La nueva etapa, por lo tanto, solo suma y mantiene intacta la fórmula: hablar sin destino prefijado, con el ánimo de hacer y hacerse reir. Sacar adelante nueve años un programa sin guion solo está al alcance de personas muy compenetradas la una con la otra, como es el caso de Buenafuente y Romero, o de Romero y Buenafuente. A pesar de que el estilo humorístico de cada uno es diferente, juntos hacen buena pareja porque los dos son buenos frontones de las ocurrencias del compañero. De saque, Buenafuente asumía el rol del payaso serio, ese que si las suelta (y las suelta) lo hace con el rostro imperturbable. Es un papel que tiene muy curtido tras hacer, durante años, de conductor de late shows y, por lo tanto, de ir administrando los diferentes colaboradores alocados que van desfilando por el programa, mientras él se hace el escandalizado. Romero es más clown, más imprevisible. Su humor ha digerido a la perfección una tradición española que va de Mortadelo y Filemón a Faemino y Cansado, en un mundo en el que los referentes americanos han acabado eclipsando los valores más locales.

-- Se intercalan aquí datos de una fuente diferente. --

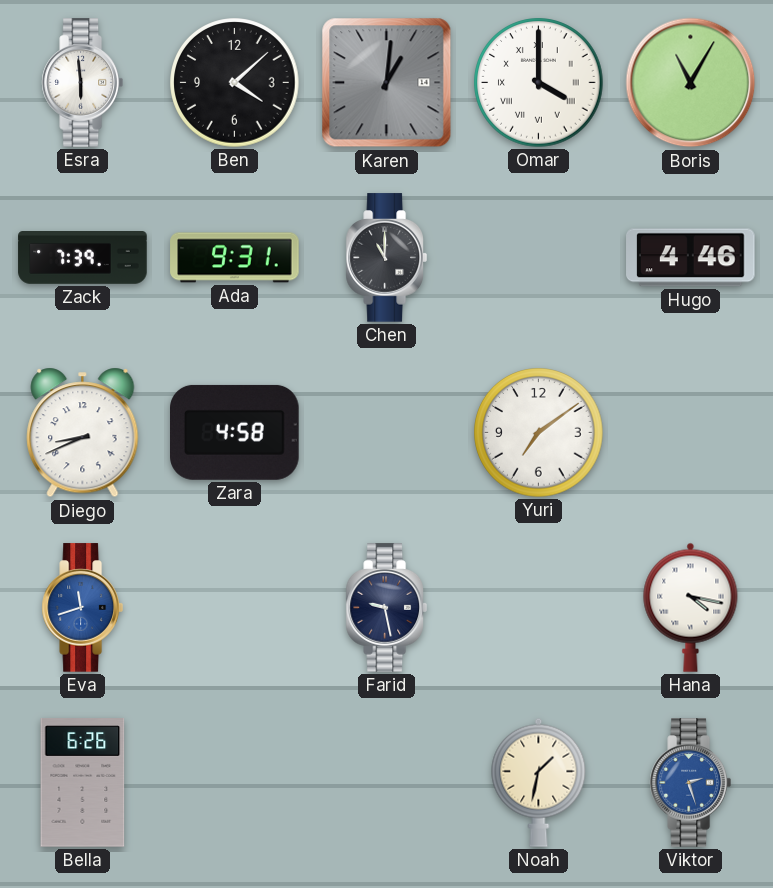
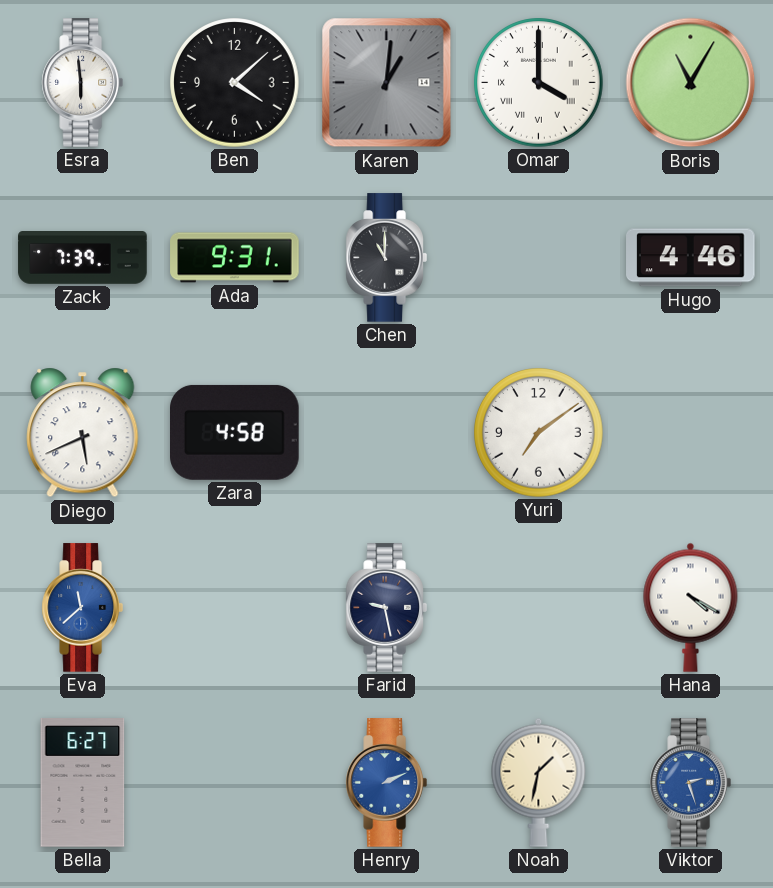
Diego: 8:41 -> 5:41
Eva: 11:42 -> 11:38
Hana: 4:17 -> 4:20
Bella: 6:26 -> 6:27
Henry: none -> 2:11
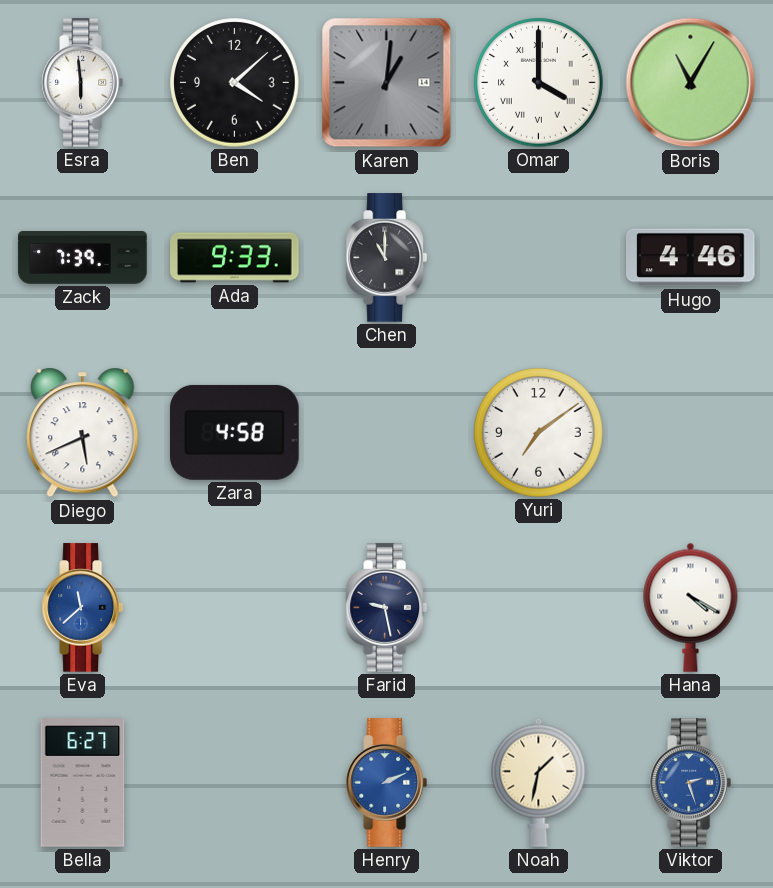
Ada: 9:31 -> 9:33
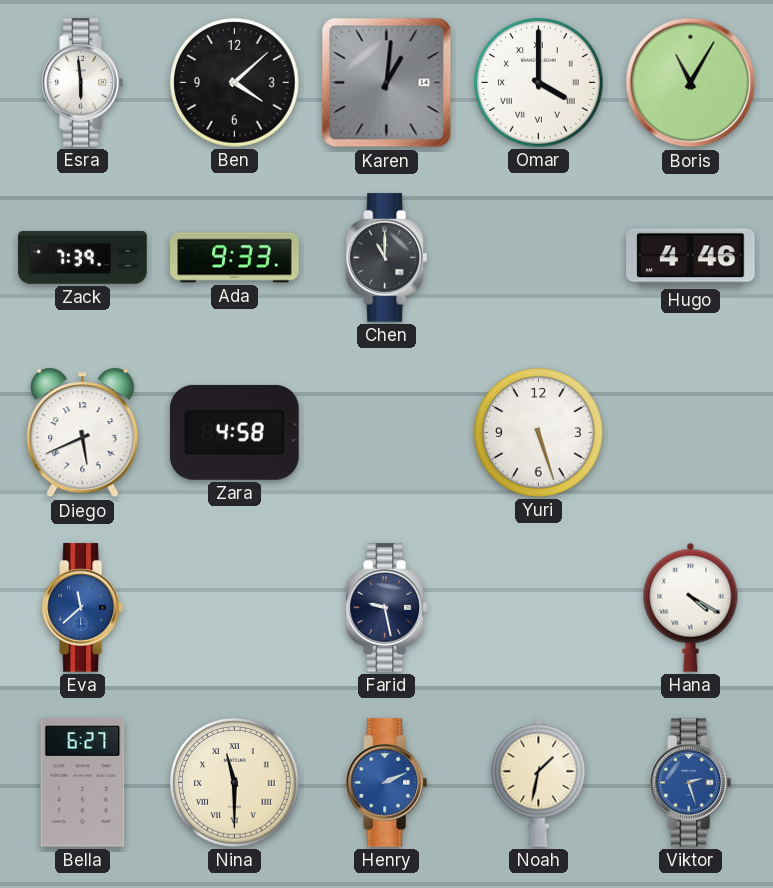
Yuri: 7:09 -> 5:27
Nina: none -> 11:30
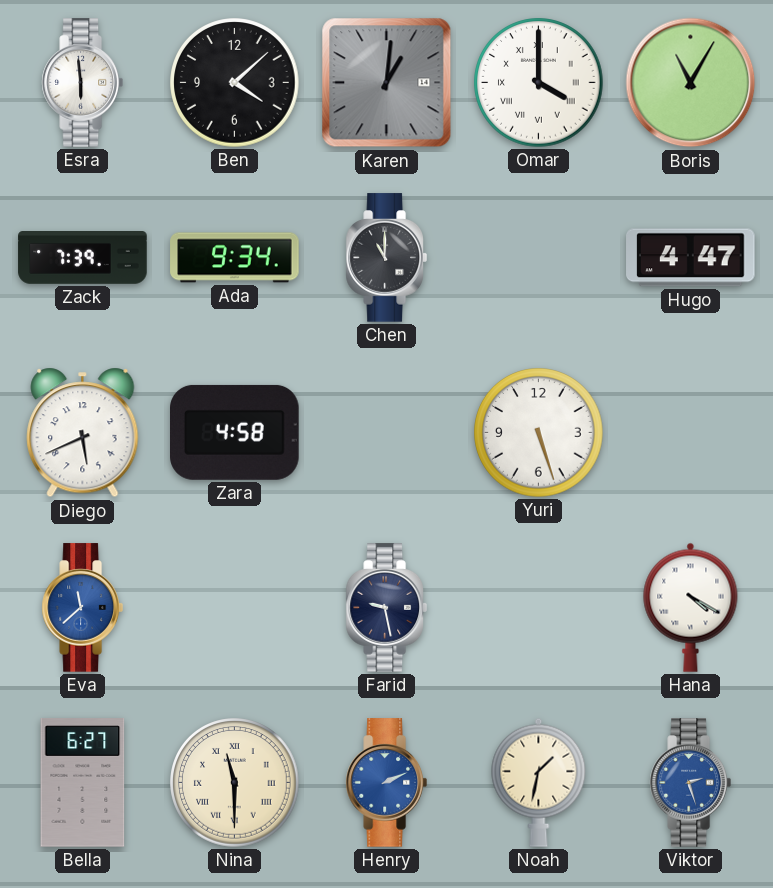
Ada: 9:33 -> 9:34
Hugo: 4:46 -> 4:47
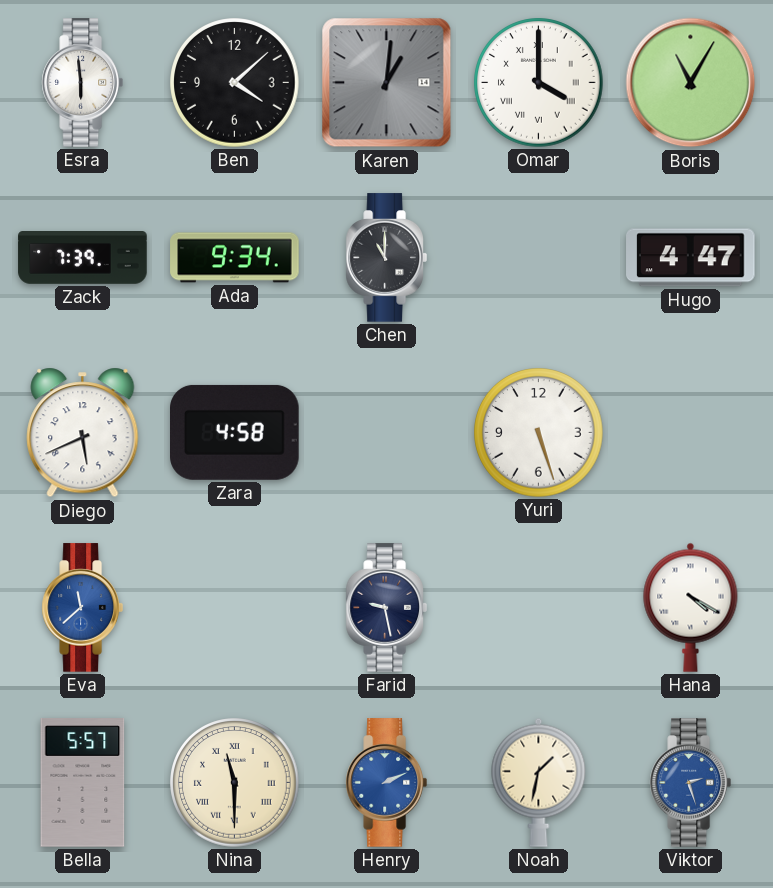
Bella: 6:27 -> 5:57
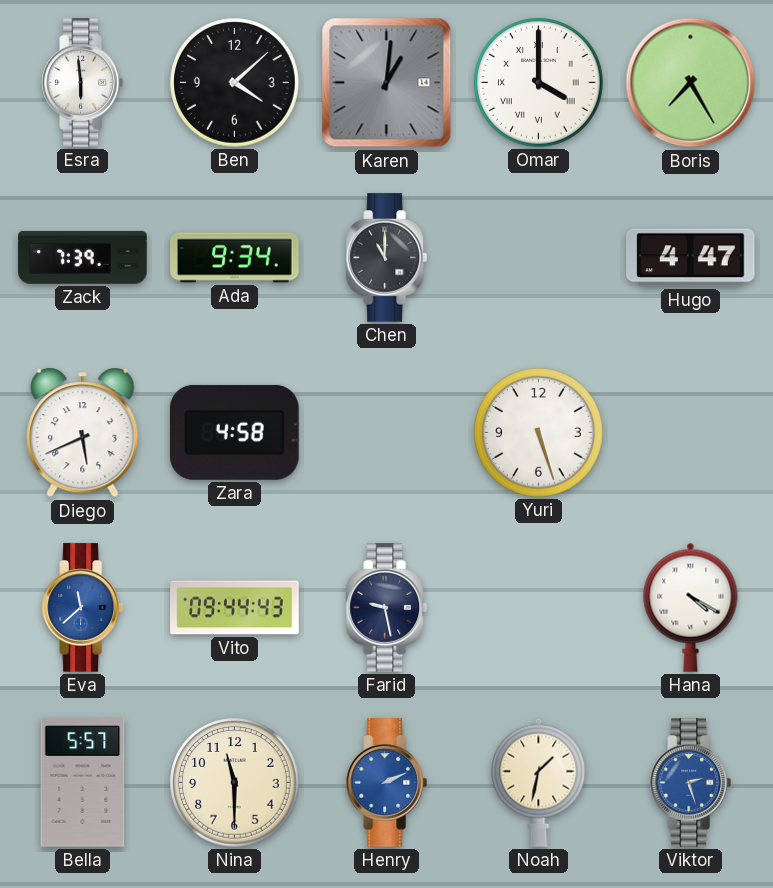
Boris: 11:05 -> 7:25
Vito: none -> 09:44
Nina numerals: Roman -> Arabic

A partir de aquí, lo que hay es un tono, una sensibilidad y un oficio. La improvisación mal entendida puede despeñarse fácilmente por el primer acantilado, si no hay nadie al volante que sea capaz de mantener cierto rumbo. Nadie sabe nada evita este riesgo, porque las horas y horas ante micrófonos y cámaras de los dos –el oficio– hace que el espectador sepa que quizás no llegará a ninguna parte en concreto, pero que el trayecto será entretenido –el tono– y con algún paisaje imprevisto a la vuelta de la esquina –la sensibilidad–. En este sentido, es uno de los formatos de humor más puro en cuanto que no intenta hacer sátira política, ni discurso confrontacional sobre los límites del humor. El programa ofrece, precisamente, la opción de desconectar del rum rum constante de la actualidad para dejarse llevar por el humor libre, gratuito en el mejor sentido del término, presentado con sumo cuidado desde el punto de vista formal. Porque, a pesar de que el show sea una improvisación, el nivel léxico y la riqueza a la hora de explicar situaciones son lo que separa Nadie sabe nada de la pléyade de iniciativas que se escudan en el hecho de improvisar por no asumir que el material presentado no es especialmente bueno. En el primer capítulo, Romero habla de haber recibido un golpe vez «en la testuz». Es solo un simple ejemplo de cómo la palabra adecuada da cuerpo y matiz.
Esta etapa televisada del Nadie sabe nada resulta también interesante desde un punto de vista del posicionamiento de las plataformas, porque se trata del primer movimiento de HBO Max en España para ampliar su perímetro. Si hasta ahora el catálogo estaba circunscrito a series, películas, especiales de comedia y documentales, ahora se añade el primer programa de entretenimiento. Que lo haga con un formato de prestigio, con la autoría de Buenafuente y Romero detrás, acaba resultando toda una declaración de intenciones, allá donde otros han hecho apuestas más populistas, o próximas a los realities de la televisión convencional.
Al final, tras Nadie sabe nada hay una defensa de la autoría, que es una de las marcas de la casa de HBO. El programa, a lo largo de nueve años, ha ido creando su propio universo. Un día Buenafuente se equivocó y dijo Samanté en vez de Namasté y, desde entonces, es una de las múltiples bromas recurrentes del show. Igual pasa con las respectivas familias de ambos humoristas: a base de compartir pequeñas vivencias cotidianas, se ha creado ya un vínculo de proximidad inevitable. La capa televisiva que han ganado puede ser una buena herramienta para sumar una audiencia global al dúo catalán.